Although the entries contain pictures, return everything else in them verbatim and omit the pictures.
= = =
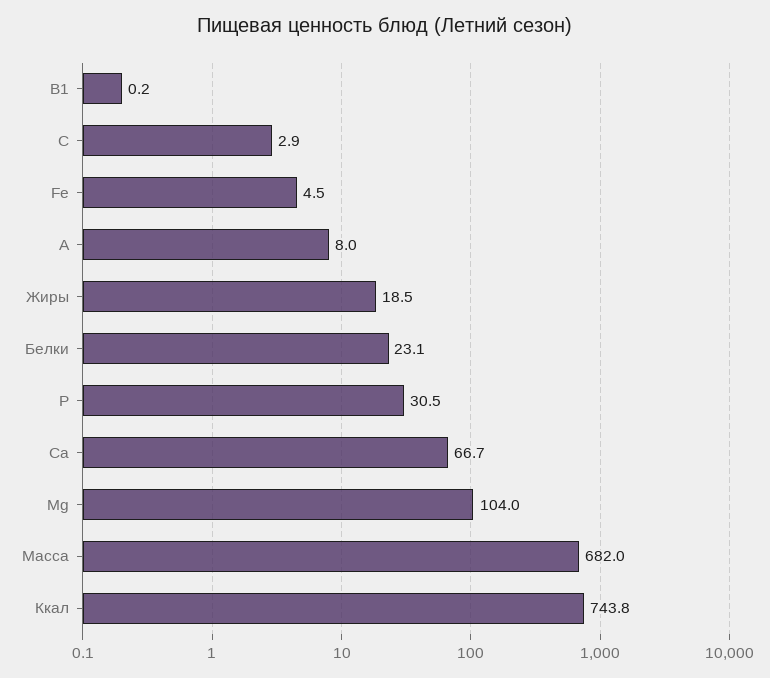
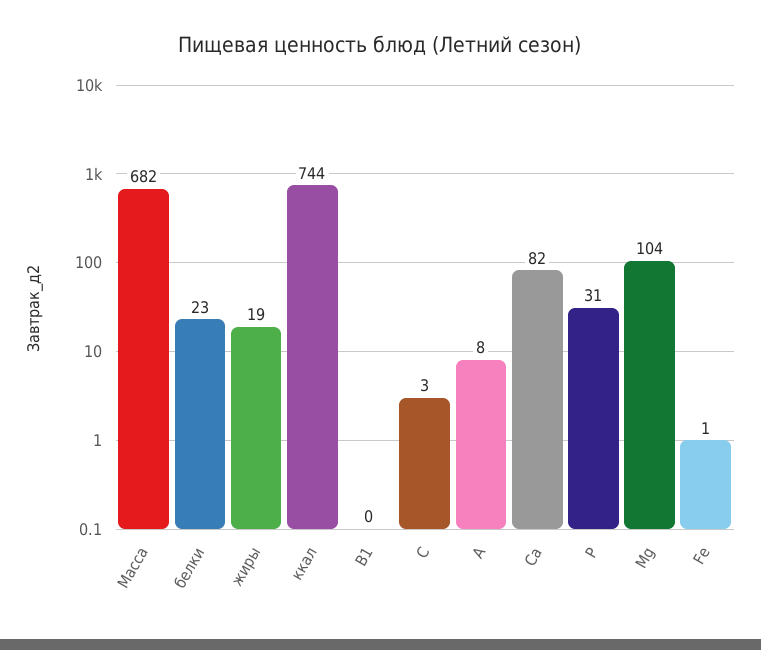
  {
    "В1": 0.2,
    "С": 2.9,
-   "Fe": 4.5,
+   "Fe": 1,
    "А": 8,
    "Жиры": 18.5,
    "Белки": 23.1,
    "Р": 30.5,
-   "Са": 66.7,
+   "Са": 82,
    "Mg": 104,
    "Масса": 682,
    "Ккал": 743.8
  }

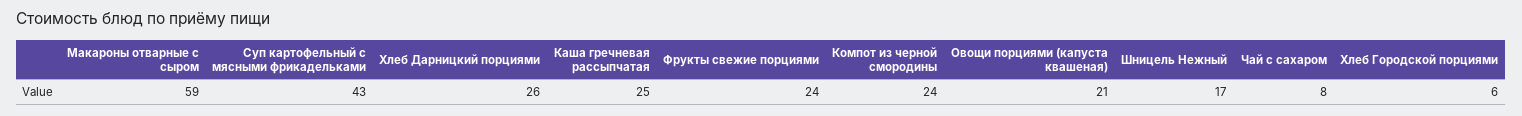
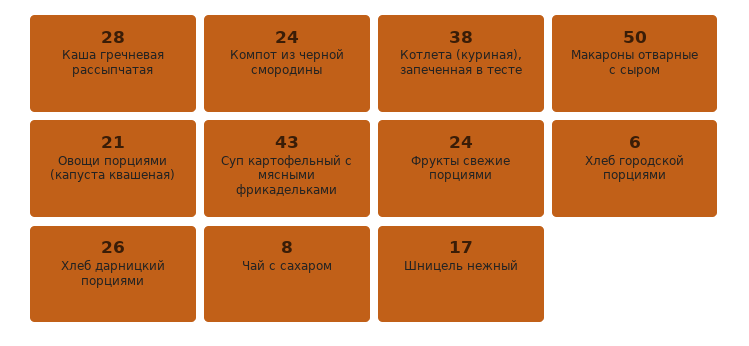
  {
-   "Макароны отварные с сыром": 59,
+   "Макароны отварные с сыром": 50,
    "Суп картофельный с мясными фрикадельками": 43,
    "Хлеб Дарницкий порциями": 26,
-   "Каша гречневая рассыпчатая": 25,
+   "Каша гречневая рассыпчатая": 28,
    "Фрукты свежие порциями": 24,
    "Компот из черной смородины": 24,
    "Овощи порциями (капуста квашеная)": 21,
    "Шницель Нежный": 17,
    "Чай с сахаром": 8,
-   "Хлеб Городской порциями": 6
+   "Хлеб Городской порциями": 6,
+   "Котлета (куриная), запеченная в тесте": 38
  }

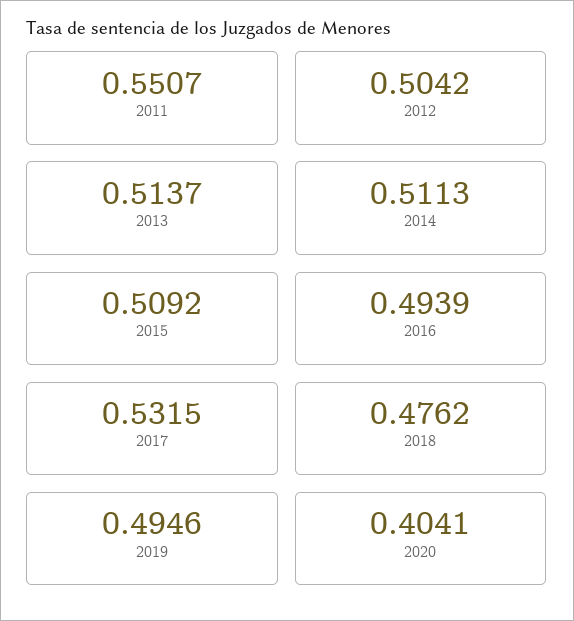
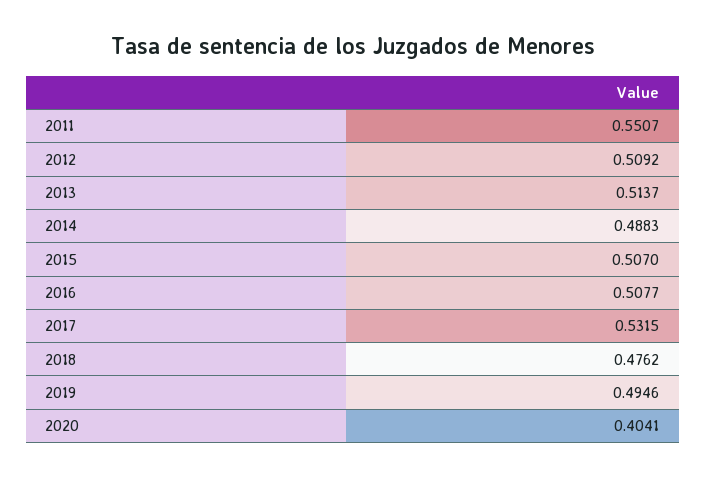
  {
    "2011": 0.5507,
-   "2012": 0.5042,
+   "2012": 0.5092,
    "2013": 0.5137,
-   "2014": 0.5113,
+   "2014": 0.4883,
-   "2015": 0.5092,
+   "2015": 0.507,
-   "2016": 0.4939,
+   "2016": 0.5077,
    "2017": 0.5315,
    "2018": 0.4762,
    "2019": 0.4946,
    "2020": 0.4041
  }

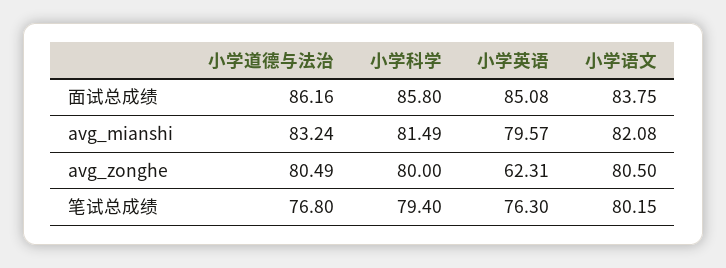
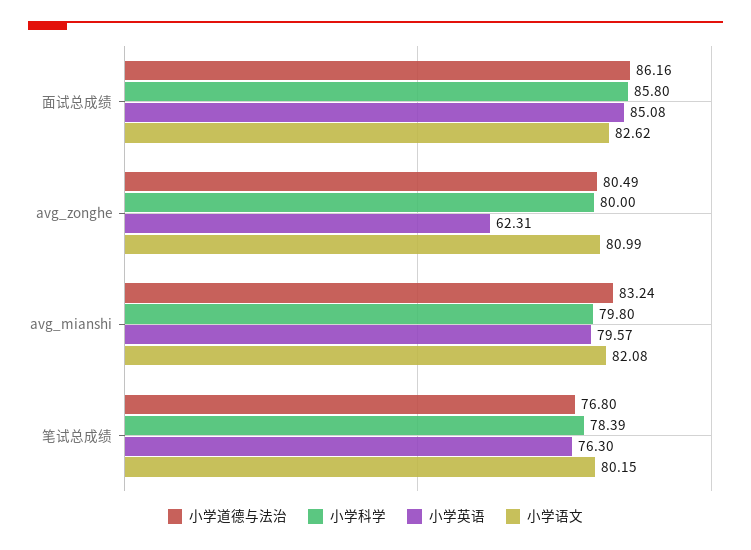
  {
    "小学道德与法治": {
      "面试总成绩": 86.16,
      "avg_mianshi": 83.24,
      "avg_zonghe": 80.49,
      "笔试总成绩": 76.8
    },
    "小学科学": {
      "面试总成绩": 85.8,
-     "avg_mianshi": 81.49,
+     "avg_mianshi": 79.8,
      "avg_zonghe": 80,
-     "笔试总成绩": 79.4
+     "笔试总成绩": 78.39
    },
    "小学英语": {
      "面试总成绩": 85.08,
      "avg_mianshi": 79.57,
      "avg_zonghe": 62.31,
      "笔试总成绩": 76.3
    },
    "小学语文": {
-     "面试总成绩": 83.75,
+     "面试总成绩": 82.62,
      "avg_mianshi": 82.08,
-     "avg_zonghe": 80.5,
+     "avg_zonghe": 80.99,
      "笔试总成绩": 80.15
    }
  }

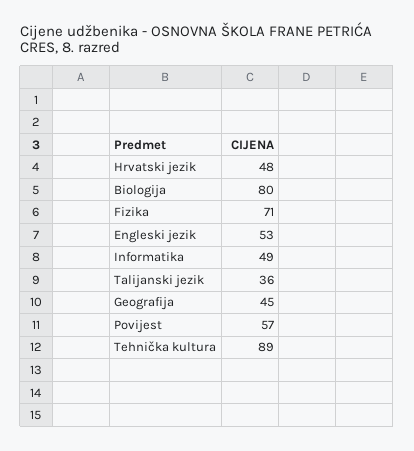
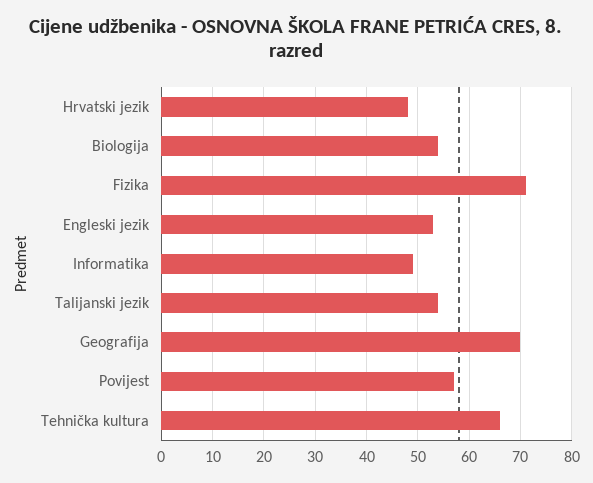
  {
    "Hrvatski jezik": 48,
-   "Biologija": 80,
+   "Biologija": 55,
    "Fizika": 71,
    "Engleski jezik": 53,
    "Informatika": 49,
-   "Talijanski jezik": 36,
+   "Talijanski jezik": 55,
-   "Geografija": 45,
+   "Geografija": 70,
    "Povijest": 57,
-   "Tehnička kultura": 89
+   "Tehnička kultura": 65
  }

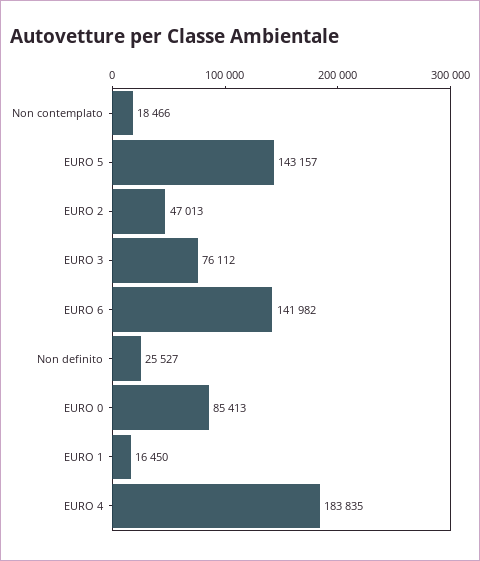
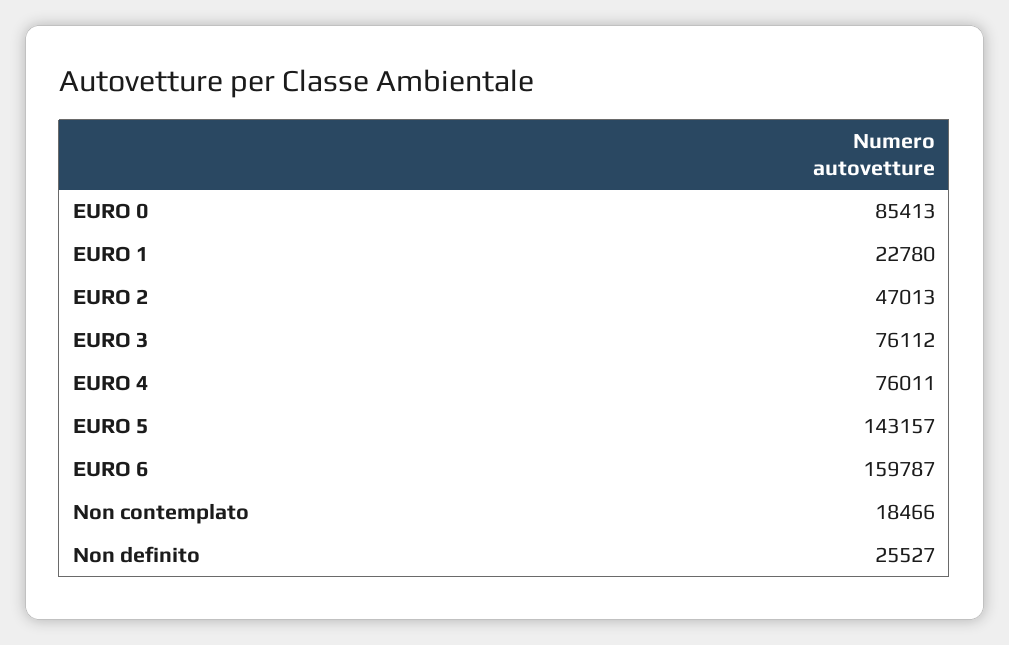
  {
    "Non contemplato": 18466,
    "EURO 5": 143157,
    "EURO 2": 47013,
    "EURO 3": 76112,
-   "EURO 6": 141982,
+   "EURO 6": 159787,
    "Non definito": 25527,
    "EURO 0": 85413,
-   "EURO 1": 16450,
+   "EURO 1": 22780,
-   "EURO 4": 183835
+   "EURO 4": 76011
  }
= = =
Solution below >>
  {
    "В1": 0.2,
    "С": 2.9,
-   "Fe": 4.5,
+   "Fe": 1,
    "А": 8,
    "Жиры": 18.5,
    "Белки": 23.1,
    "Р": 30.5,
-   "Са": 66.7,
+   "Са": 82,
    "Mg": 104,
    "Масса": 682,
    "Ккал": 743.8
  }

  {
-   "Макароны отварные с сыром": 59,
+   "Макароны отварные с сыром": 50,
    "Суп картофельный с мясными фрикадельками": 43,
    "Хлеб Дарницкий порциями": 26,
-   "Каша гречневая рассыпчатая": 25,
+   "Каша гречневая рассыпчатая": 28,
    "Фрукты свежие порциями": 24,
    "Компот из черной смородины": 24,
    "Овощи порциями (капуста квашеная)": 21,
    "Шницель Нежный": 17,
    "Чай с сахаром": 8,
-   "Хлеб Городской порциями": 6
+   "Хлеб Городской порциями": 6,
+   "Котлета (куриная), запеченная в тесте": 38
  }

  {
    "2011": 0.5507,
-   "2012": 0.5042,
+   "2012": 0.5092,
    "2013": 0.5137,
-   "2014": 0.5113,
+   "2014": 0.4883,
-   "2015": 0.5092,
+   "2015": 0.507,
-   "2016": 0.4939,
+   "2016": 0.5077,
    "2017": 0.5315,
    "2018": 0.4762,
    "2019": 0.4946,
    "2020": 0.4041
  }

  {
    "小学道德与法治": {
      "面试总成绩": 86.16,
      "avg_mianshi": 83.24,
      "avg_zonghe": 80.49,
      "笔试总成绩": 76.8
    },
    "小学科学": {
      "面试总成绩": 85.8,
-     "avg_mianshi": 81.49,
+     "avg_mianshi": 79.8,
      "avg_zonghe": 80,
-     "笔试总成绩": 79.4
+     "笔试总成绩": 78.39
    },
    "小学英语": {
      "面试总成绩": 85.08,
      "avg_mianshi": 79.57,
      "avg_zonghe": 62.31,
      "笔试总成绩": 76.3
    },
    "小学语文": {
-     "面试总成绩": 83.75,
+     "面试总成绩": 82.62,
      "avg_mianshi": 82.08,
-     "avg_zonghe": 80.5,
+     "avg_zonghe": 80.99,
      "笔试总成绩": 80.15
    }
  }

  {
    "Hrvatski jezik": 48,
-   "Biologija": 80,
+   "Biologija": 55,
    "Fizika": 71,
    "Engleski jezik": 53,
    "Informatika": 49,
-   "Talijanski jezik": 36,
+   "Talijanski jezik": 55,
-   "Geografija": 45,
+   "Geografija": 70,
    "Povijest": 57,
-   "Tehnička kultura": 89
+   "Tehnička kultura": 65
  }

  {
    "Non contemplato": 18466,
    "EURO 5": 143157,
    "EURO 2": 47013,
    "EURO 3": 76112,
-   "EURO 6": 141982,
+   "EURO 6": 159787,
    "Non definito": 25527,
    "EURO 0": 85413,
-   "EURO 1": 16450,
+   "EURO 1": 22780,
-   "EURO 4": 183835
+   "EURO 4": 76011
  }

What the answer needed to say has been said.